Музыкант и сам не понимал, отчего он так серьезно слушает Лику. Когда он думал о ней, рождалось странное чувство припоминания чего-то очень важного. Что-то  важное, совершенно особое, незнакомое и вместе с тем    собственное и светлое.
- Воспоминания о будущем, - так ему сказала Лика, когда он осторожно спросил ее об этом.
- Будущее и прошлое существуют как многовариантные потоки или возможности. Они здесь, рядом с тобой. И оттого, что ты их не видишь, вовсе не значит, что их нет.
На Лике были сапожки на каблучке, брючки отороченные мехом и красный свитер с высоким горлом. Лика улыбалась и щурилась от яркого зимнего солнца, бьющего в окна. Почему-то рядом с ней ему казалось, что все будет хорошо.
      
 Перевозка домой забрала много сил и нервов. Когда его перекладывали на каталку, у него опять закружилась голова. Потом ему было холодно в машине скорой помощи, там трясло неимоверно, и тело, напрягаясь, само пыталось хоть как-то загасить импульсы боли. От машины его еще надо было перенести до дома. Какие-то люди вертелись вокруг него, как планеты из других миров, что-то говорили. Он вздохнул с облегчением только тогда, когда его спина  коснулась чистых, отглаженных простыней, и он погрузился в тепло привычного окружения.

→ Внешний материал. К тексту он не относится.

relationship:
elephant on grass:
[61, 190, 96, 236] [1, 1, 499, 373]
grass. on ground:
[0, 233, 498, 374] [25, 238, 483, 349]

Жена нервничала, носилась по дому, все у нее падало из рук. Только ближе к вечеру она успокоилась, и, напоив его чаем, наконец-то, затихла, забылась во сне.   
Музыкант остался наедине с собой. Он  попробовал заснуть, но сон не приходил. Заснуть ему удалось только к утру. И весь следующий день казался безумно тягостным и туманным. Такими  же стали и все последующие дни.  Музыканта стал раздражать собственный дом, жена, которая, как ему казалось, его не понимала. Утром он не хотел открывать глаза,  подолгу смотрел внутрь  себя, пытаясь выйти на контакт со своим неподвижным телом. Там , внутри тела, он ощущал серую замкнутость тесной пещеры.  К вечеру тоска накатывала с удвоенной силой. Хотелось как-то поскорее пройти этот ненавистный отрезок времени. Да, он ненавидел сейчас мир и себя в нем.  Его тело казалось ему ненужным балластом - тяжелое, рыхлое, непривлекательное.
   
Как-то он вспомнил про  Ликин совет, насчет потока света. Все равно ему предстояло лежать еще два месяца, отчего бы и не попробовать, а вдруг кость срастется  через месяц. Ведь нет ничего плохого в том, что  он обратится к богу с просьбой вывести его на свет.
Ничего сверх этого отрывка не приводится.